Abgesehen von Holz wurde Travertin im römischen Verband als Boden verlegt.
Beim Übergang vom Bauernhaus zum neuen Gebäude öffnet sich der Giebel mit einer rahmenlosen Fixverglasung zur Südseite und zum Wald. Die ums Eck geführten Fenster ermöglichen den Blick auf die Aussenseite des beiden Häuser mit zukünftig begrünten Bereichen.
Der Neubau stellt sich hierarchisch hinter das Bauernhaus und ergibt sich einerseits durch die räumlichen Anforderungen aber auch durch die Topografie des dahinter liegenden Hanges und der Bruchsteinmauer.
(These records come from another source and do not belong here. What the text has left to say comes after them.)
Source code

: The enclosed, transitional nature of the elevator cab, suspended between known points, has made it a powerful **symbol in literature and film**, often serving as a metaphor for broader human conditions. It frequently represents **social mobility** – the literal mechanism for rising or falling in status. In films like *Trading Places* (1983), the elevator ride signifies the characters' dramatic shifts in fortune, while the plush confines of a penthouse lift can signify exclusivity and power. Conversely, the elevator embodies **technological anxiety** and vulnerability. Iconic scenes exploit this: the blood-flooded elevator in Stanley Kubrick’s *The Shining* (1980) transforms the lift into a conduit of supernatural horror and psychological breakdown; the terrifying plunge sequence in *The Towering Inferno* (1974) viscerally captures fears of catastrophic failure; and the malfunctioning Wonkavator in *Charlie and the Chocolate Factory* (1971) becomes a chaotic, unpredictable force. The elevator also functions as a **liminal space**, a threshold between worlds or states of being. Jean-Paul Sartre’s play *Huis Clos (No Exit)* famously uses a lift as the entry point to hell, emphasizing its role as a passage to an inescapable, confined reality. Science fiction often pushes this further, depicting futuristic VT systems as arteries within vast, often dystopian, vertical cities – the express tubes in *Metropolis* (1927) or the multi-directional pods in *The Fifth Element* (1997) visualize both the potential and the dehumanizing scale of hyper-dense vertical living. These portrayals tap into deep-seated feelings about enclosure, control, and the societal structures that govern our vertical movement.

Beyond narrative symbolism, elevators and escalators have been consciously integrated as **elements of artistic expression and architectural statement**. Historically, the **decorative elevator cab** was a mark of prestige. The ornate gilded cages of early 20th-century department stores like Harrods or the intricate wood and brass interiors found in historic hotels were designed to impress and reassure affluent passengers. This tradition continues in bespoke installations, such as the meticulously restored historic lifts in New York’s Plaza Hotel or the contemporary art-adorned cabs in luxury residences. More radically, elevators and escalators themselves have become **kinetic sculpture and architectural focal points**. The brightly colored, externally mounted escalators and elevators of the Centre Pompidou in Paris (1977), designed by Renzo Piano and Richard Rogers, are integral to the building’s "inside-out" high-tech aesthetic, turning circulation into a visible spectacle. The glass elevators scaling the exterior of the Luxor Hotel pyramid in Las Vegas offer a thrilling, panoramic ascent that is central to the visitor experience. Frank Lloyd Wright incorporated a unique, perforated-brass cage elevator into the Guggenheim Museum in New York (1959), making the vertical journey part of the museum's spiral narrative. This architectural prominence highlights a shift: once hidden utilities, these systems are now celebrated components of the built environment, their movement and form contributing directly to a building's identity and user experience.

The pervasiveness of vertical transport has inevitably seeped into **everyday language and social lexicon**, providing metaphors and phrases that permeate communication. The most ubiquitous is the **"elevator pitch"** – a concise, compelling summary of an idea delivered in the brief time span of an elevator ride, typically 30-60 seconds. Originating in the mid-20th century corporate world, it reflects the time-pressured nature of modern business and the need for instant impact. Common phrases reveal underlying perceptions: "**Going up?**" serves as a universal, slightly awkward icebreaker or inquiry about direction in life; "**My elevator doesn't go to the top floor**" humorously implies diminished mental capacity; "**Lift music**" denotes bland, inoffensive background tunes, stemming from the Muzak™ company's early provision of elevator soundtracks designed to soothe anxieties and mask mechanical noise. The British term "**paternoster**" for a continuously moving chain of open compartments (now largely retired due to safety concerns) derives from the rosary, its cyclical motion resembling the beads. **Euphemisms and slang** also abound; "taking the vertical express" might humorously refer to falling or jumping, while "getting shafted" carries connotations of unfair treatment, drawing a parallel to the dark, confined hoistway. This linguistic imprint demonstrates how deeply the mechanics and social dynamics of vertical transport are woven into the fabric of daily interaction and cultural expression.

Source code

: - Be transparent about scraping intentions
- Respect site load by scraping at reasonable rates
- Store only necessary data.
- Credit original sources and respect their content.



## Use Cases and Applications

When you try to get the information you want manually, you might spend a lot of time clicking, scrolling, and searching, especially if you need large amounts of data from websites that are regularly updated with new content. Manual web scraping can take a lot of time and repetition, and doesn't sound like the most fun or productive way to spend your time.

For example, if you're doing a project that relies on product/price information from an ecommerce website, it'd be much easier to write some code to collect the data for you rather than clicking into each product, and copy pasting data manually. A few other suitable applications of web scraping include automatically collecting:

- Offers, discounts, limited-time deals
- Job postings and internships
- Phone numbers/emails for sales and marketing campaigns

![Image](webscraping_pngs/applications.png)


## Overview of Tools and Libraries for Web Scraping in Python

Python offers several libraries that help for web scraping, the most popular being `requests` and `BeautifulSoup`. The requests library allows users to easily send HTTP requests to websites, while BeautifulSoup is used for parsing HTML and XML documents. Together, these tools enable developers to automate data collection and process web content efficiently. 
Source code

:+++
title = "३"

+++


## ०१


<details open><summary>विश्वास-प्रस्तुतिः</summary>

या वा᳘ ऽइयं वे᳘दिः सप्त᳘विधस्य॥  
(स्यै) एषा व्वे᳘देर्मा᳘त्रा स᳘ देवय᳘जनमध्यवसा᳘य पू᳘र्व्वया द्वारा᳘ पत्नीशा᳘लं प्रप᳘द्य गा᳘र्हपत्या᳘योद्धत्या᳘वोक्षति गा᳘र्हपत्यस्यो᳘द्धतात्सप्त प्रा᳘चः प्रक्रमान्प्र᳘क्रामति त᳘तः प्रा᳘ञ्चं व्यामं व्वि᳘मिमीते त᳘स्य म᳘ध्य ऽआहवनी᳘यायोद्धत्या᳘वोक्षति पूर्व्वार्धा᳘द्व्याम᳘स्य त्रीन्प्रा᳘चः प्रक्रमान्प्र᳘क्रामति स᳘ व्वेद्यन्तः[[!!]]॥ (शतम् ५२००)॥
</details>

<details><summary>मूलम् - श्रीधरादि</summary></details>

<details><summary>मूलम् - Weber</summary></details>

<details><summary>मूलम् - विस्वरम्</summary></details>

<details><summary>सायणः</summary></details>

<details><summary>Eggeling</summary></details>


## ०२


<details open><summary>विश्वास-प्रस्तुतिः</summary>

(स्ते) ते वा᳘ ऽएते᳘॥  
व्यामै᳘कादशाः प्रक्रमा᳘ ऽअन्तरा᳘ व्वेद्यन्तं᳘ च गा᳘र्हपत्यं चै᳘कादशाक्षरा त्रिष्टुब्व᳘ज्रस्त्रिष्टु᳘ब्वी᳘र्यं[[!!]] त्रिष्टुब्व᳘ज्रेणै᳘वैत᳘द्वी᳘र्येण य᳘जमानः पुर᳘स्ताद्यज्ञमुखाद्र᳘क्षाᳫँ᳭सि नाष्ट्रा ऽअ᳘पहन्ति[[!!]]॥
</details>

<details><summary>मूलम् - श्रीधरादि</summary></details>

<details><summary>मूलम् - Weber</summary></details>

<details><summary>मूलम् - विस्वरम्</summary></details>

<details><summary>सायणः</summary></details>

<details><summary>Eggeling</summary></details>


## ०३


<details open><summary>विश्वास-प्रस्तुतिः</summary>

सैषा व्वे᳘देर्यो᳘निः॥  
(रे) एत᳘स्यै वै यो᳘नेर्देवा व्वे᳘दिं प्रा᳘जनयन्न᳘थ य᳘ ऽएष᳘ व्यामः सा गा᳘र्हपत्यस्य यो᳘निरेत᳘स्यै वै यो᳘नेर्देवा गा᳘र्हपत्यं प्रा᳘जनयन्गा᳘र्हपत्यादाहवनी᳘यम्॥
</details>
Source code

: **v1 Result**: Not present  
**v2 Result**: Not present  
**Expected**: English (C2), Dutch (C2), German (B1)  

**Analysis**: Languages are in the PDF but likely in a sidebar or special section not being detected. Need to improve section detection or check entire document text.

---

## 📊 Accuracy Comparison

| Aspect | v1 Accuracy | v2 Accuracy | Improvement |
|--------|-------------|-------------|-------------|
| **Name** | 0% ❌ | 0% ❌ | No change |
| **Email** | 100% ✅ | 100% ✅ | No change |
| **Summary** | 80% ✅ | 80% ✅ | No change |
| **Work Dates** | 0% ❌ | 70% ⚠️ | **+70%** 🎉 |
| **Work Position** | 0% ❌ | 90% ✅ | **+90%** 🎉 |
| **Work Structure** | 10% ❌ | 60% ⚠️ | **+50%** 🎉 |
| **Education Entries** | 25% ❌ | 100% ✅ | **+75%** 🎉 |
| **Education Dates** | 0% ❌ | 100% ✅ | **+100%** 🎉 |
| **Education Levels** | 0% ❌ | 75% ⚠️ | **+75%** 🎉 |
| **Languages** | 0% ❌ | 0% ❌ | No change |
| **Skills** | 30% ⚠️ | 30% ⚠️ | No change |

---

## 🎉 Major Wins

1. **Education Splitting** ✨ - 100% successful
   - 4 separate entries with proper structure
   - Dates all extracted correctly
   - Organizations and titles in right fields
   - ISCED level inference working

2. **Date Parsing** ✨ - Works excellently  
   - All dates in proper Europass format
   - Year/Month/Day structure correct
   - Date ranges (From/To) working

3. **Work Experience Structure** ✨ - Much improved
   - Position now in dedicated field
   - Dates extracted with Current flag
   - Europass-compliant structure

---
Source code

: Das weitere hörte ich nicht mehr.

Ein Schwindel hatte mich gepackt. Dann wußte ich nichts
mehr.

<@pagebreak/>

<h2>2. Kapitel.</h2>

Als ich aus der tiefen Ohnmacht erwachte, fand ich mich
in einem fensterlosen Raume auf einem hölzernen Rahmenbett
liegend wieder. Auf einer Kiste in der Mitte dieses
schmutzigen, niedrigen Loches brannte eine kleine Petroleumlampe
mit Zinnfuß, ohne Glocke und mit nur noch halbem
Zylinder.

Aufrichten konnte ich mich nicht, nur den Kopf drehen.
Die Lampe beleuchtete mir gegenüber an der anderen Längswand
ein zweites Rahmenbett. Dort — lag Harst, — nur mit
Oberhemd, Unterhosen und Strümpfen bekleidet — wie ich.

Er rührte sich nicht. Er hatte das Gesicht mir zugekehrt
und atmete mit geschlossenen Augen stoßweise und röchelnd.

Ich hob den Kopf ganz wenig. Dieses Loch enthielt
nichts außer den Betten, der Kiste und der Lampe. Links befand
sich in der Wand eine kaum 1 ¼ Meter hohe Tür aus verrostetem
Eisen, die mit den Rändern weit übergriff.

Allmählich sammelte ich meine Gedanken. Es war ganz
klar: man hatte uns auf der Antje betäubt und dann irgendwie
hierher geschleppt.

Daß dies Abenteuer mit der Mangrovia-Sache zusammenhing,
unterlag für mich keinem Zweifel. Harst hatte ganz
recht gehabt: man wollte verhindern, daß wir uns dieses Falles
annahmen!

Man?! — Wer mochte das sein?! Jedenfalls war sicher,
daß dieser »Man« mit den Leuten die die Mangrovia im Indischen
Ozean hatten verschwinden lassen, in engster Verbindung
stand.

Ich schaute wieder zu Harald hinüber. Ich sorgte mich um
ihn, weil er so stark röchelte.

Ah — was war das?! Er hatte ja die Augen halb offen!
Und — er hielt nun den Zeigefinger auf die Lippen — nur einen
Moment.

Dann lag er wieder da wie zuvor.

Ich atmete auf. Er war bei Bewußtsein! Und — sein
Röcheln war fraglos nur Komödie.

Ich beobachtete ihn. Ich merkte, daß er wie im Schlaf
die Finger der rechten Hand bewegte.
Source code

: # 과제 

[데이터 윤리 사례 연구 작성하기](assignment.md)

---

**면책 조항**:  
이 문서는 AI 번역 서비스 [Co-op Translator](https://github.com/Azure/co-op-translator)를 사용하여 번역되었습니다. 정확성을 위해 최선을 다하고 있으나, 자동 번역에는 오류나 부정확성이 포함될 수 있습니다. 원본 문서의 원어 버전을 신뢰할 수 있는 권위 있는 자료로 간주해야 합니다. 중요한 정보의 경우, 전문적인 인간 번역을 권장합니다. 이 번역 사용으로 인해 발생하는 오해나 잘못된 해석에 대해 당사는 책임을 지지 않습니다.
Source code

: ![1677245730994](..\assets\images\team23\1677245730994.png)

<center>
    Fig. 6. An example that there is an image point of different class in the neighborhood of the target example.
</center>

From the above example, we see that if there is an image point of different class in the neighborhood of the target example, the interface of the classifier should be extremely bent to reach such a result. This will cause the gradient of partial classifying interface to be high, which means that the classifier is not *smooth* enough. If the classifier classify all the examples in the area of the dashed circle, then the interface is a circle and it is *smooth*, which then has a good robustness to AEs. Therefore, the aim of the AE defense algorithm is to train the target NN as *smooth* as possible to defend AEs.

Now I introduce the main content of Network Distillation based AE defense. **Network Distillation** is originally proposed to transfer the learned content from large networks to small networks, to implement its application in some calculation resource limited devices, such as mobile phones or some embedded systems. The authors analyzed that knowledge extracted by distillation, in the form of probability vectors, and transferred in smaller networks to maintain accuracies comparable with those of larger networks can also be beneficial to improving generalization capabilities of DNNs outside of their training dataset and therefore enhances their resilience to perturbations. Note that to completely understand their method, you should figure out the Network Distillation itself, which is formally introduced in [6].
Die Verlängerung nach Osten öffnet sich zum zentralen Bereich im Außenraum, wo im Laufe der Zeit die Stützmauer hinter der Begrünung verschwinden wird.
Der großzügige Wohn-, Koch- und Essbereich mit seiner archaischen Form und den Zugeisen schlägt die Brücke zu den gegenüberliegenden Wirtschaftsgebäuden.
Im Gegensatz zu den Holzkastenfenster des Bauernhauses sind die Verglasungen im Holzbau mit zarten Rahmen und großen Fensterflächen und bieten immer wieder die Möglichkeit den Bauernhof im Blick zu haben.
Auf der Westseite kragt der Schlafbereich, mit dem Blick in die Weite, über den darunter liegenden Wellnessbereich aus.

Auch hier wurde der Raum bis zum Giebel geöffnet und ist das kleine Gegenstück zur Halle des Wohnbereichs mit dem Fokus auf Ruhe und dem Blick in die Ferne.

Im unteren Bereich schließt die rahmenlose Verglasung an das Bestandsgebäude an und lässt vergessen das man in einem Innenraum ist.
Entlang der Hangseite definieren sich die Öffnungen nach den Anforderungen der Räume und es entsteht eine klassische Lochfassade, wo durch die überdurchschnittliche Größe der Fenster eine Irritation in der Wahrnehmung des Massstabes entsteht. Im Zwickel der zwei Häuser ist der zweite Eingang, wo auch die Dusche für die Hunde untergebracht ist.
Trotz der kIaren Trennung von Neu- und Altbau ist es im Inneren ein Ganzes und die Gegensätze sollen sich nicht im Weg stehen. Hier sind die verbindenden Elemente Materialien und Beleuchtung.
Das Holz für die Innenseite der Aussenwände und Dächer, wird mit einem dunklen Holz ergänzt, das in der Küche und anderen Möbeln, wie zum Beispiel beim Wäscheschacht, verwendet wird.

Auch das Holz der Wände findet sich in manchen Möbeln wieder. Die durchgehende Beleuchtung im gesamten Haus besteht aus einer Leuchtenfamilie, welche sowohl als Decken- und Wandleuchte verwendet werden kann und durch verschiedene Figurationen auf die Höhen und Ausformung der Räume eingehen kann.
Das notwendig Heizhaus wurde in den Hang gebaut mit einem Dach das in die Wiese übergeht. Es verschwindet nicht nur bei Nebel fast zur Gänze, was von den Rauchfängen nicht behauptete werden kann.